*** Data extract ***

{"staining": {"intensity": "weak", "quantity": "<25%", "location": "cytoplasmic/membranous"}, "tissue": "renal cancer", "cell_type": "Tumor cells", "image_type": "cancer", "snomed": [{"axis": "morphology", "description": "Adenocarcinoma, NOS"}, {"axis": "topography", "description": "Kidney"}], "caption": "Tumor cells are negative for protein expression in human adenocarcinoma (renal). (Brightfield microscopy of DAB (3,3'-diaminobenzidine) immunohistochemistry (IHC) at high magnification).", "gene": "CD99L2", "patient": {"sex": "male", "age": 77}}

*** End of Data extract ***
*** Data extract ***

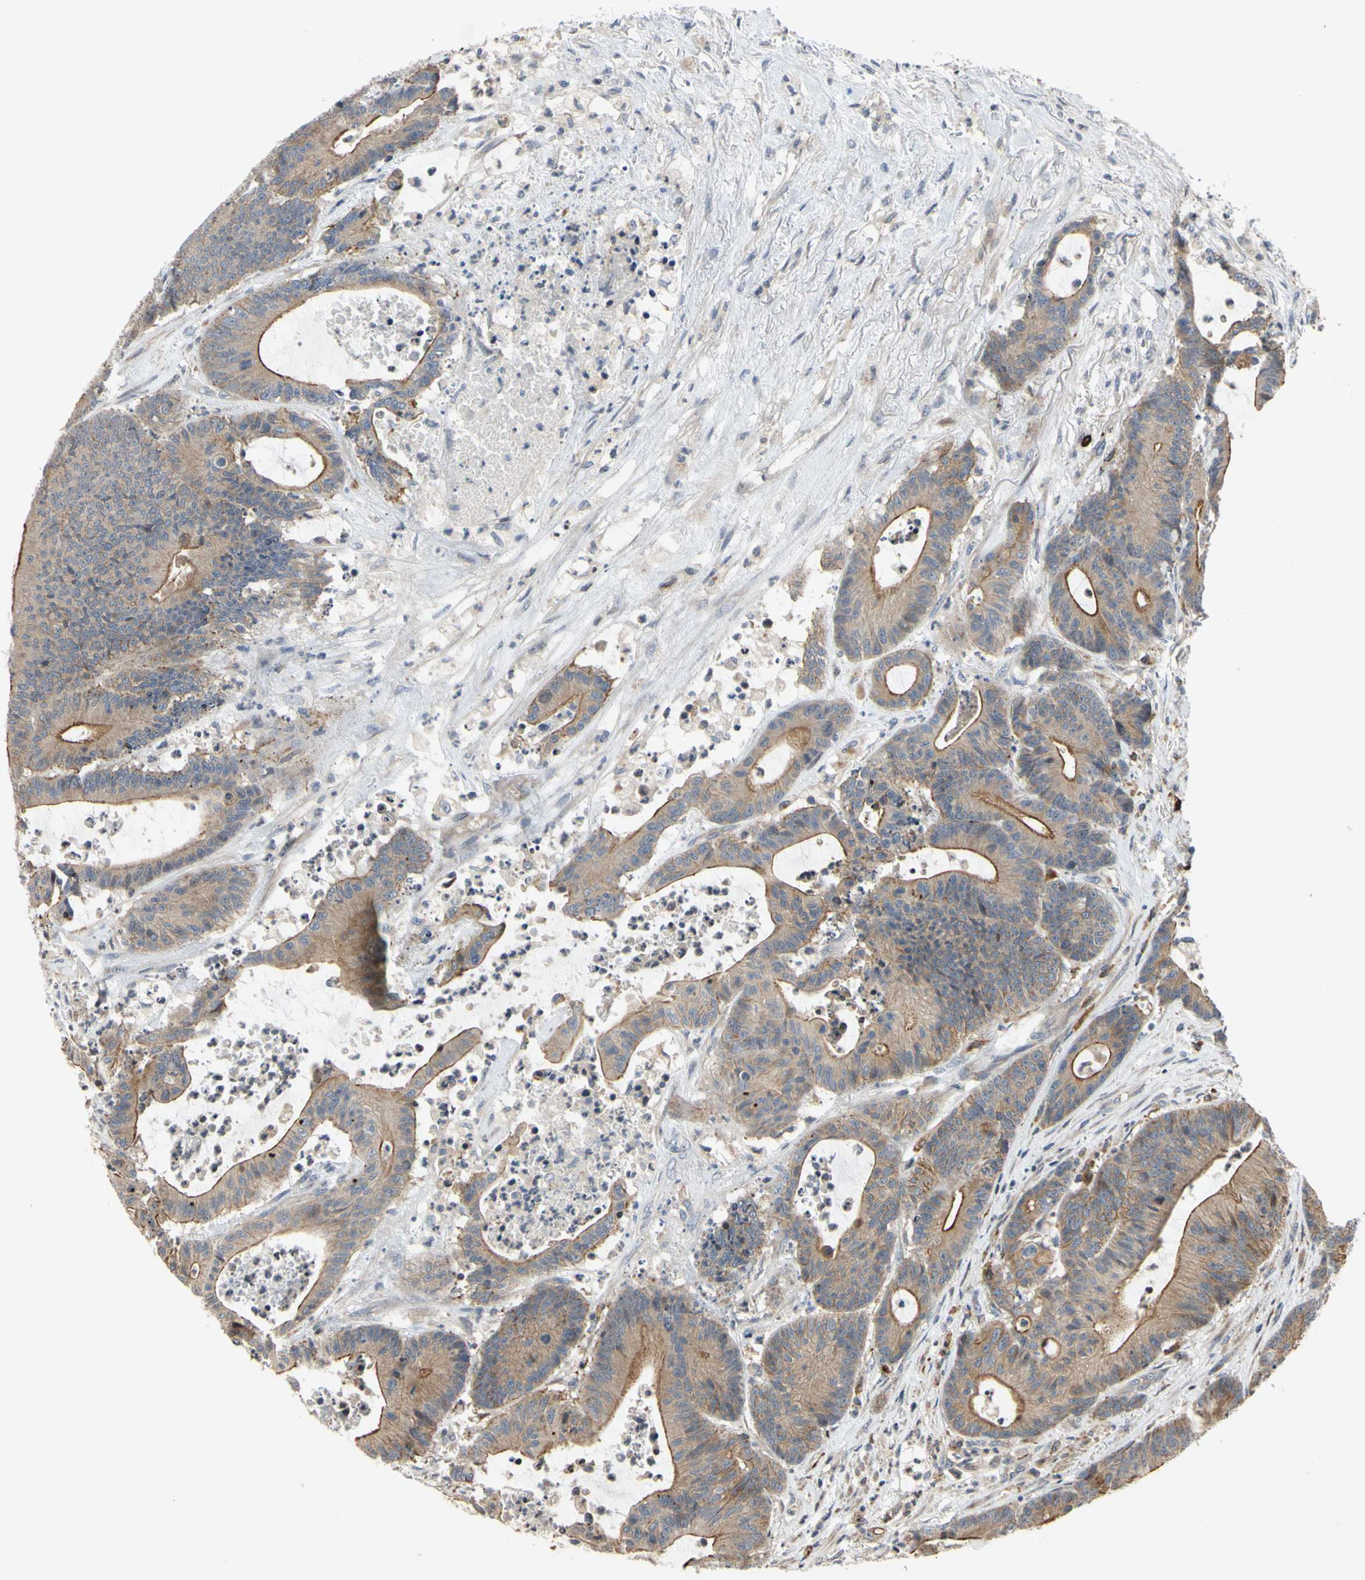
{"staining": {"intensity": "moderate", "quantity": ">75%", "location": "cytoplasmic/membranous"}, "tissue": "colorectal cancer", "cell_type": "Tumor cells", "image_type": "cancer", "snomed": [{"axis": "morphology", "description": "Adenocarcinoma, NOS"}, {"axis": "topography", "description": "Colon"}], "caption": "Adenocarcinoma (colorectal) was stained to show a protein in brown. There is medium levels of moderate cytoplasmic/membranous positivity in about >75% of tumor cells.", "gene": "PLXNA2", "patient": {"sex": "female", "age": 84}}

*** End of Data extract ***
*** Data extract ***

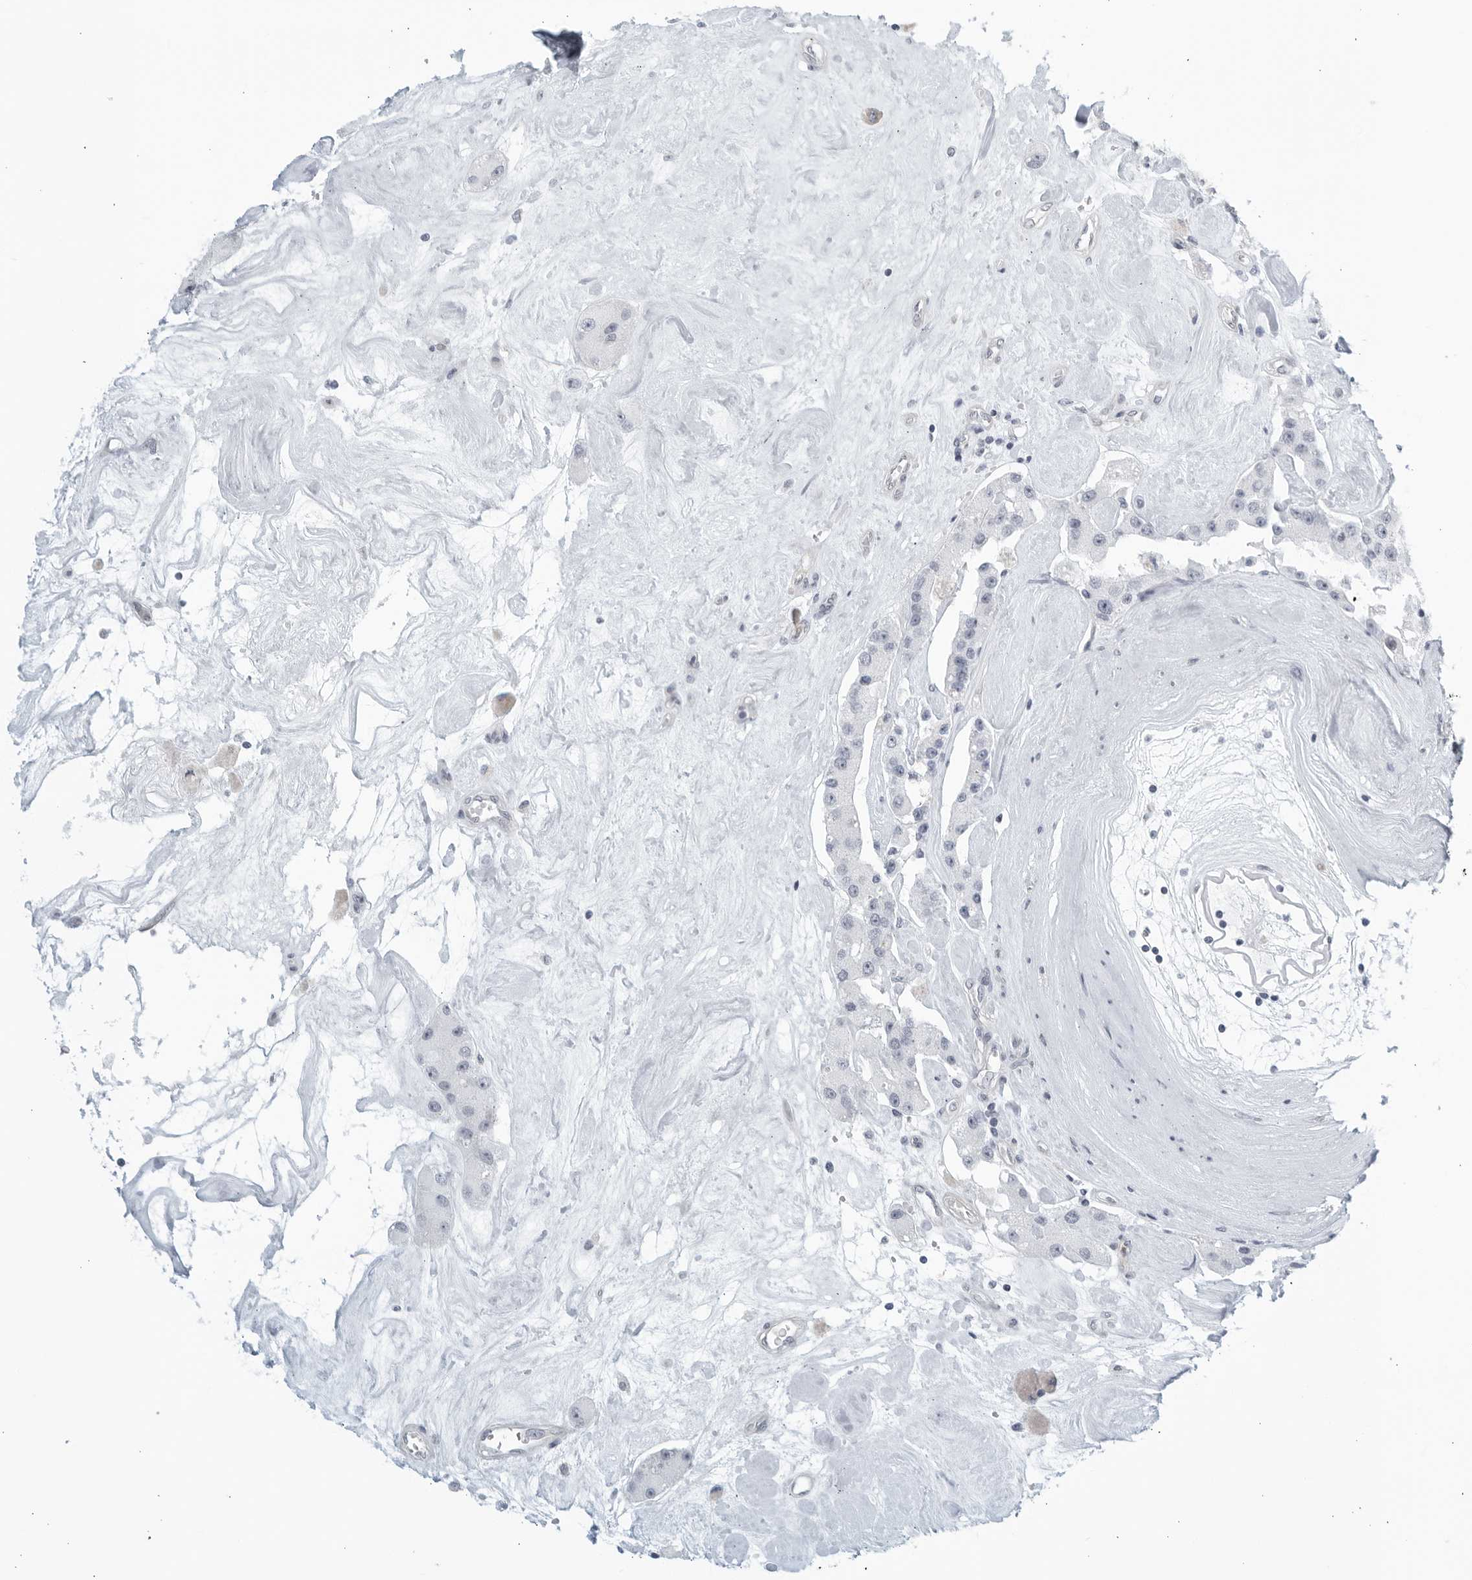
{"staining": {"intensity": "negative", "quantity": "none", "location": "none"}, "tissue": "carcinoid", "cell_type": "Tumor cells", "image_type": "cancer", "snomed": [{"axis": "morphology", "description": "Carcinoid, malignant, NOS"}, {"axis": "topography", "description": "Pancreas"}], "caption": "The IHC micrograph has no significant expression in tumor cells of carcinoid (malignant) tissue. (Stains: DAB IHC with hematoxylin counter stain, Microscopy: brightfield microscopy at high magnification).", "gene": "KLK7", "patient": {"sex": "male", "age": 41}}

*** End of Data extract ***

Assigned task: Would you please return every line in the listing where "high" shows up?

Exercise result:
{"staining": {"intensity": "weak", "quantity": "<25%", "location": "cytoplasmic/membranous"}, "tissue": "renal cancer", "cell_type": "Tumor cells", "image_type": "cancer", "snomed": [{"axis": "morphology", "description": "Adenocarcinoma, NOS"}, {"axis": "topography", "description": "Kidney"}], "caption": "Tumor cells are negative for protein expression in human adenocarcinoma (renal). (Brightfield microscopy of DAB (3,3'-diaminobenzidine) immunohistochemistry (IHC) at high magnification).", "gene": "CD99L2", "patient": {"sex": "male", "age": 77}}
{"staining": {"intensity": "negative", "quantity": "none", "location": "none"}, "tissue": "carcinoid", "cell_type": "Tumor cells", "image_type": "cancer", "snomed": [{"axis": "morphology", "description": "Carcinoid, malignant, NOS"}, {"axis": "topography", "description": "Pancreas"}], "caption": "The IHC micrograph has no significant expression in tumor cells of carcinoid (malignant) tissue. (Stains: DAB IHC with hematoxylin counter stain, Microscopy: brightfield microscopy at high magnification).", "gene": "KLK7", "patient": {"sex": "male", "age": 41}}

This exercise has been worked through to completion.